**PAGE TEXT**
Each individual claim is assigned a randomly generated ID number to enable ManagedCare.com to combine data by individual across the vendors. The random ID numbers prevent Emory from determining the identify of the individuals who file these claims. In fact, as a further step to protect employees’ privacy, data analysis is handled by a team in Emory Healthcare (EHC). EHC Information Systems has installed a dedicated server especially for this project, further segregating and safeguarding the information. The claims information will be used only by the MSO; it will not be available for other research purposes.

The MSO is overseen by a board made up of the provost, the executive vice presidents for finance and health affairs, the EHC chief counsel, the top HR officers from both the University and EHC, and two faculty members.

“We take the privacy of our employees’ health care information very seriously—a lot of hard thought went into this project to safeguard confidentiality, and we delayed its launch for many months to go beyond industry standards in that respect,” said Mike Mandl, executive vice president for finance and administration.

The MSO brings in-house a function Emory’s insurance vendors have performed themselves in recent years. According to Emory HR Vice President Peter Barnes, most insurance vendors perform services similar to that of the MSO for all large, self-insured employers like Emory.

**DATASET ENTRIES**
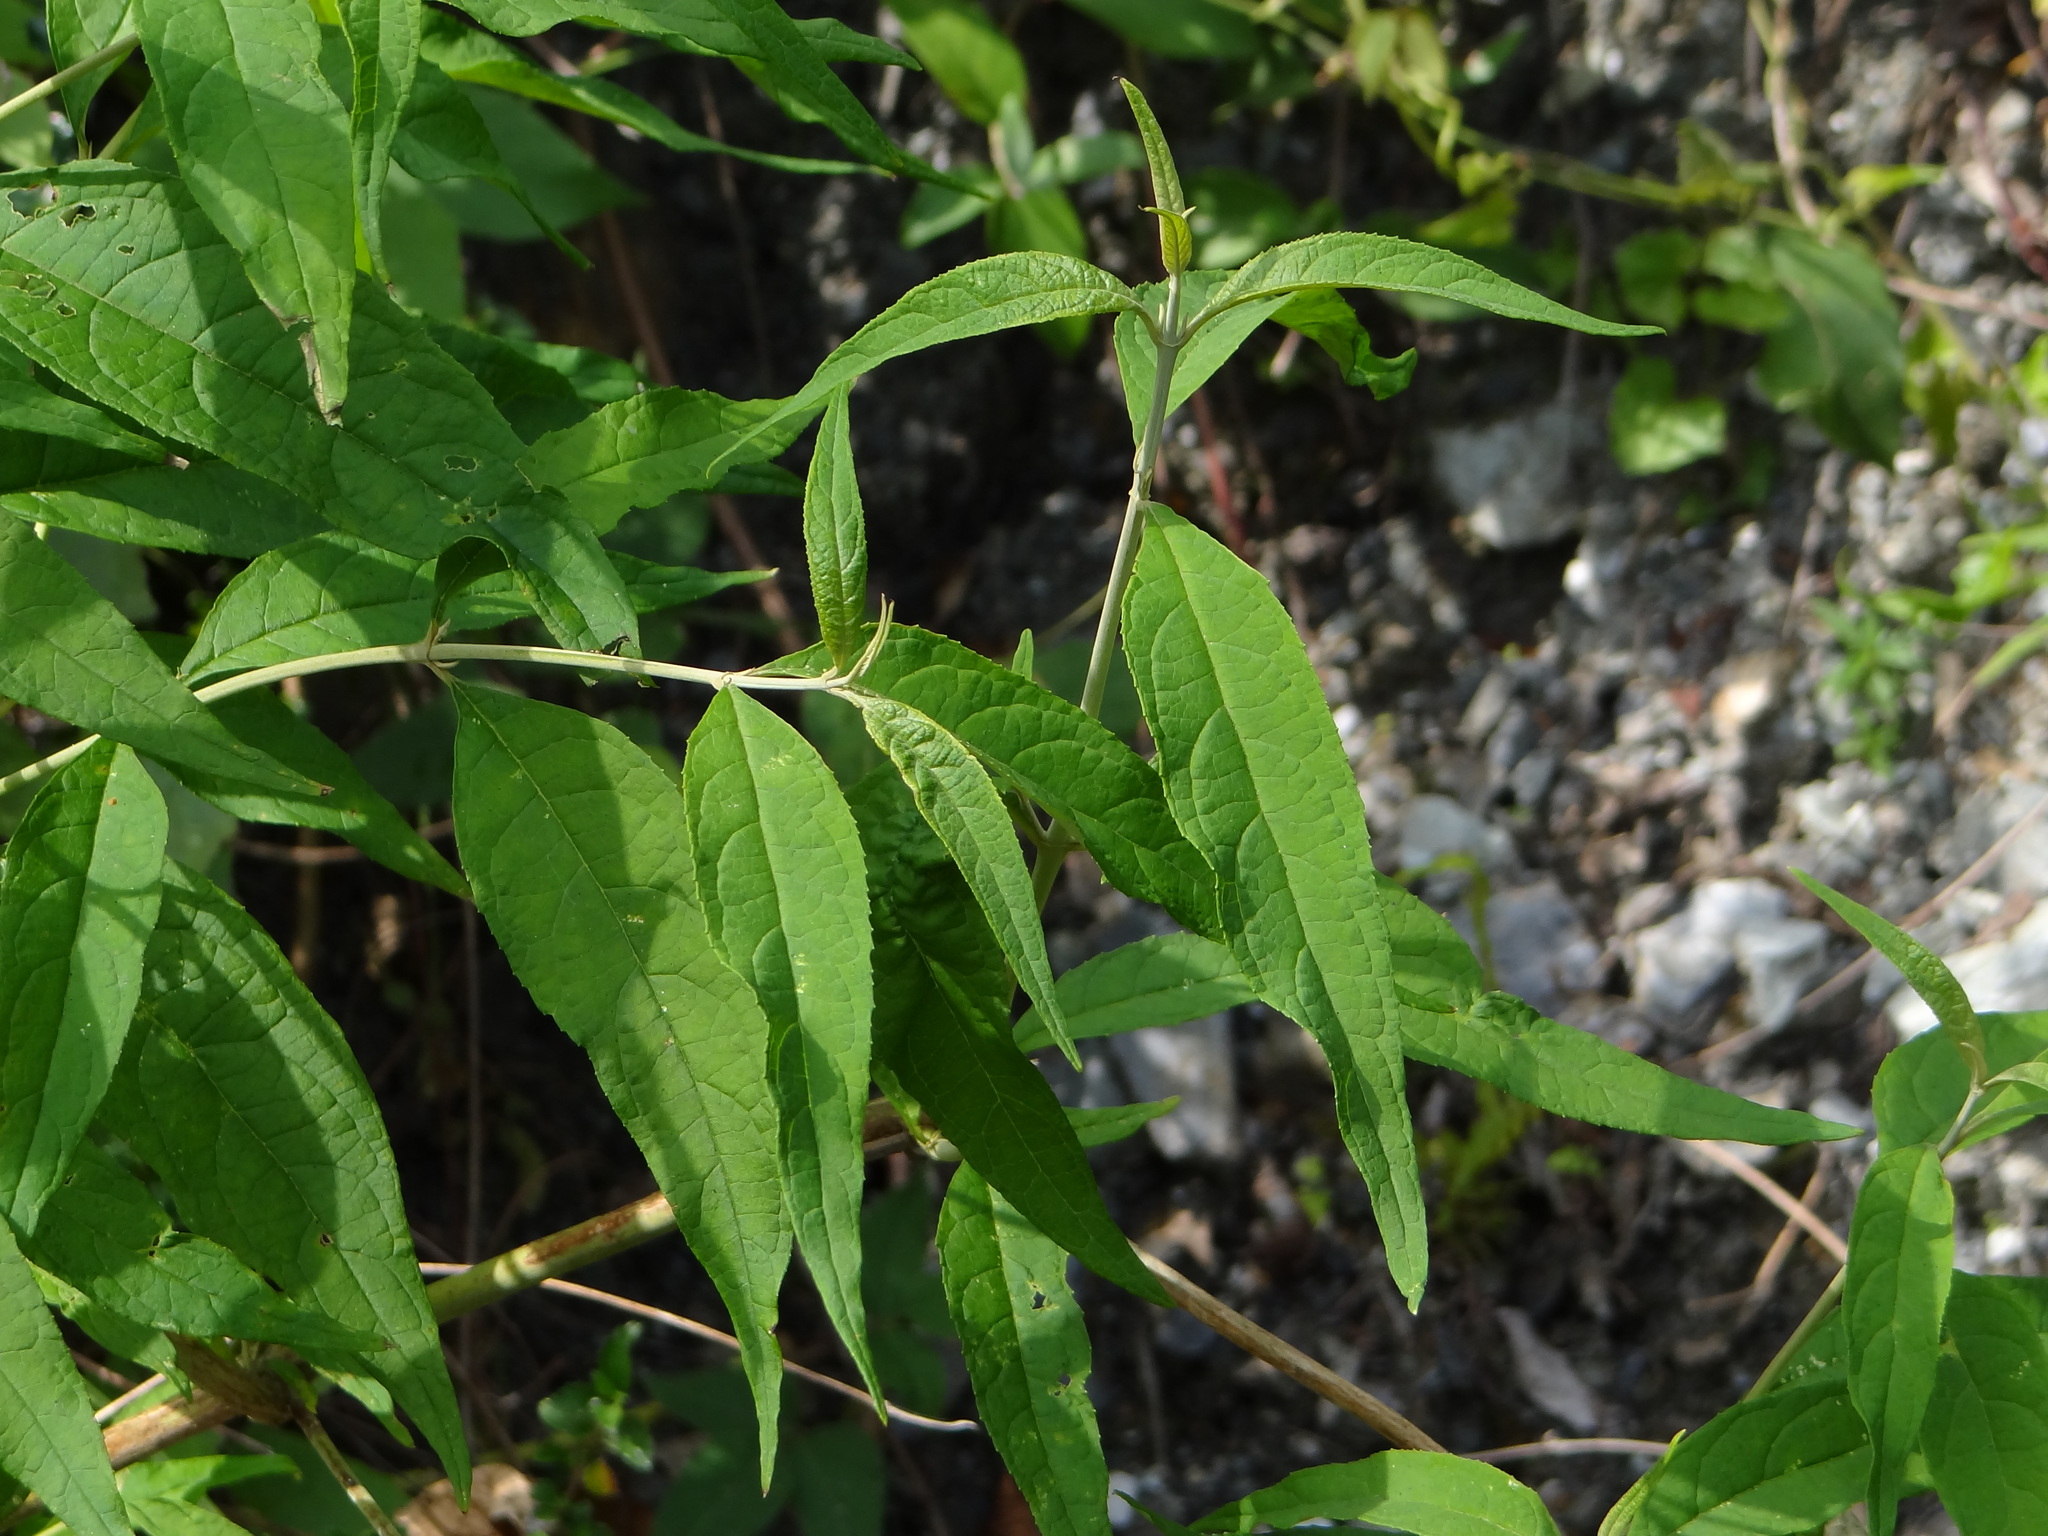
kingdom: Plantae
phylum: Tracheophyta
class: Magnoliopsida
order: Lamiales
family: Scrophulariaceae
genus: Buddleja
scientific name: Buddleja asiatica
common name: Dog tail
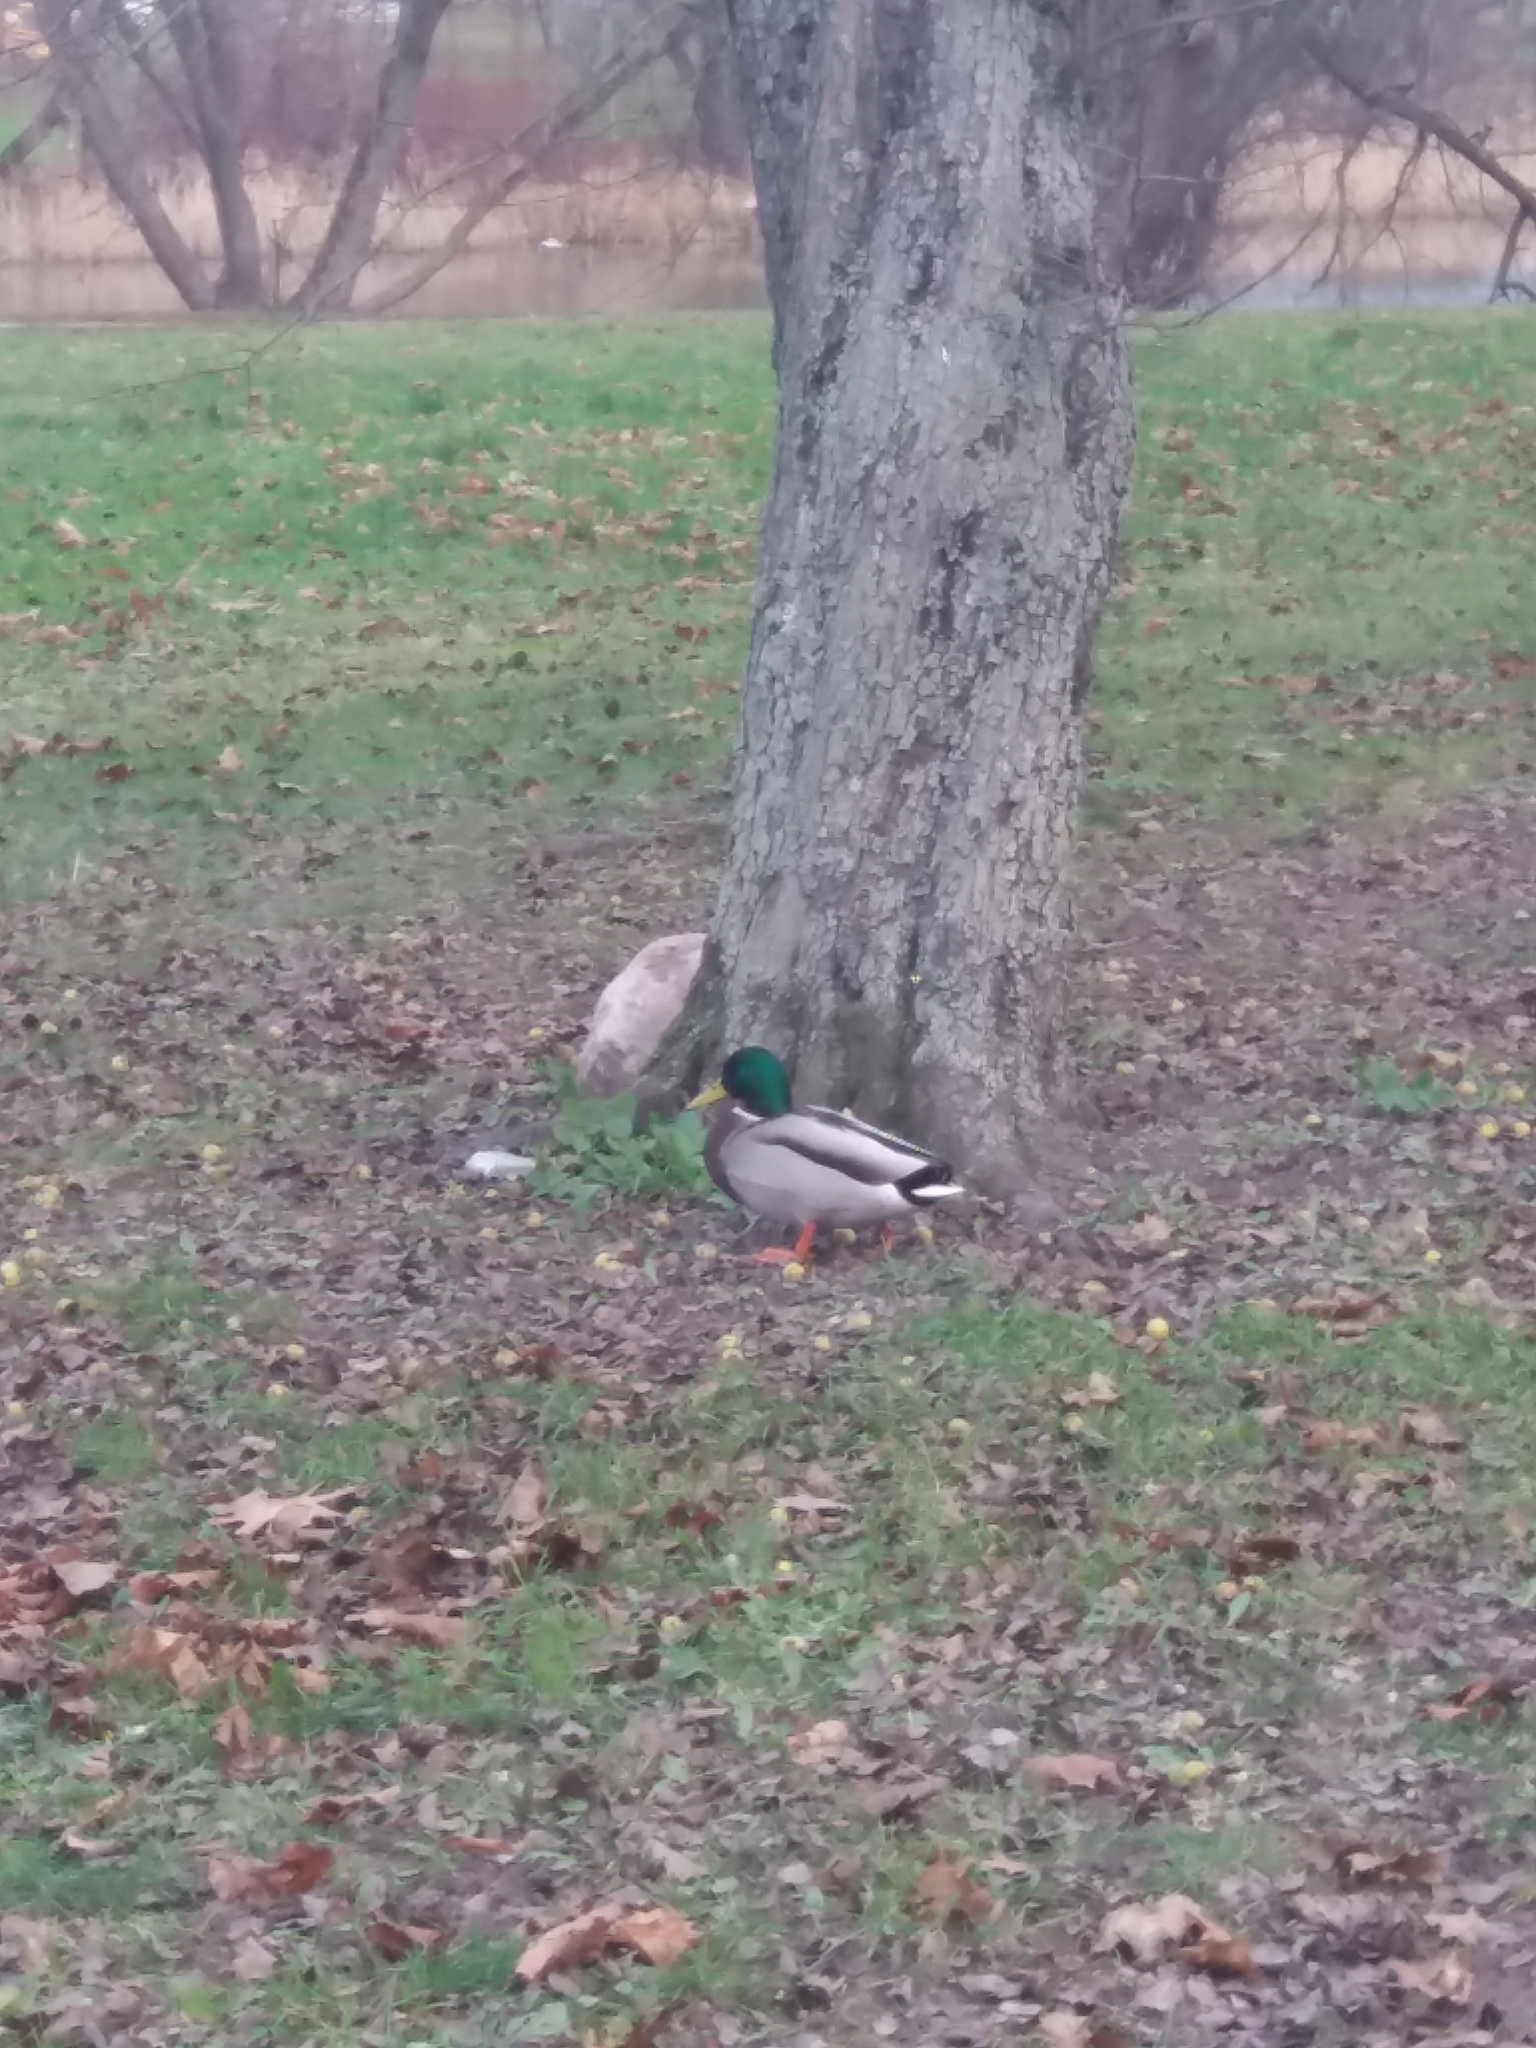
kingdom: Animalia
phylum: Chordata
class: Aves
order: Anseriformes
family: Anatidae
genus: Anas
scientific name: Anas platyrhynchos
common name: Mallard
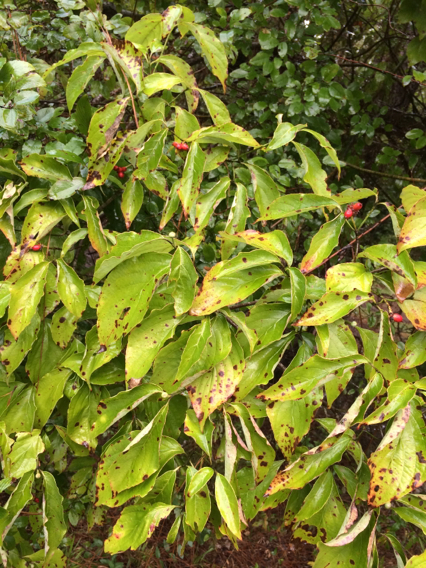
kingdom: Plantae
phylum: Tracheophyta
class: Magnoliopsida
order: Cornales
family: Cornaceae
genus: Cornus
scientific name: Cornus florida
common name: Flowering dogwood
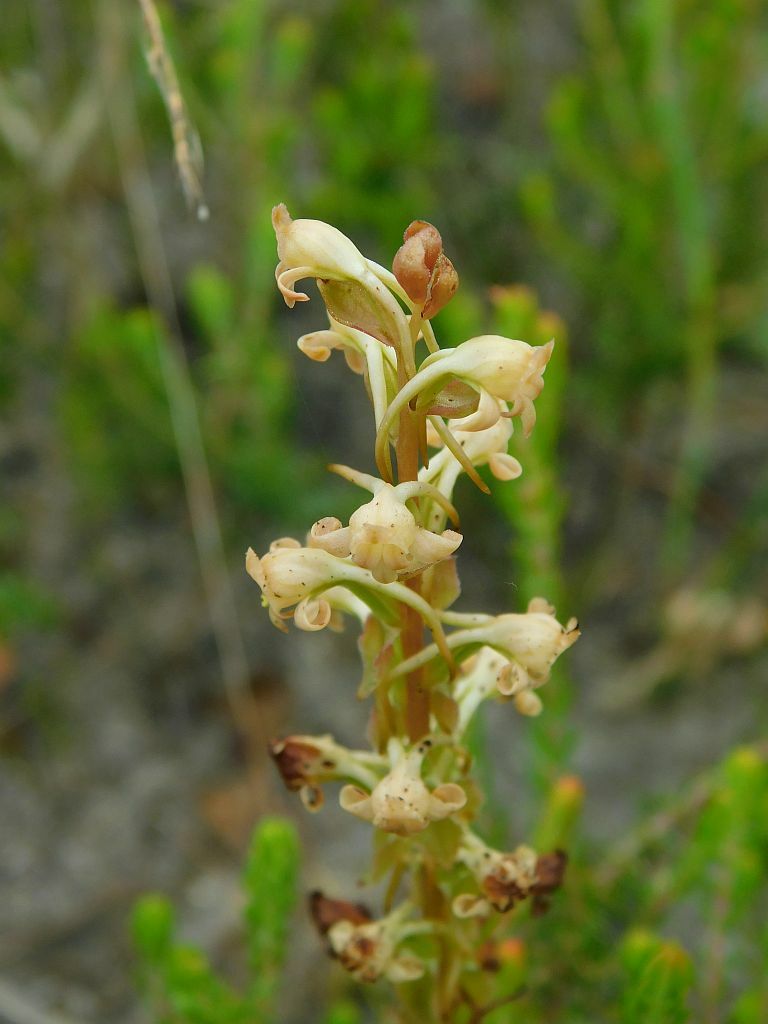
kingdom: Plantae
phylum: Tracheophyta
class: Liliopsida
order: Asparagales
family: Orchidaceae
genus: Satyrium
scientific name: Satyrium humile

**WHAT THIS EXERCISE ASKS**
1. In the page text on Emory's health claims data, who handles the data analysis?
2. From the page text on Emory's claims data, write out word for word the passage from "The MSO brings" to "employers like Emory.".

**ANSWERS TO THE PROBLEMS**
1. A team in Emory Healthcare (EHC) handles the data analysis.

2.
The MSO brings in-house a function Emory’s insurance vendors have performed themselves in recent years. According to Emory HR Vice President Peter Barnes, most insurance vendors perform services similar to that of the MSO for all large, self-insured employers like Emory.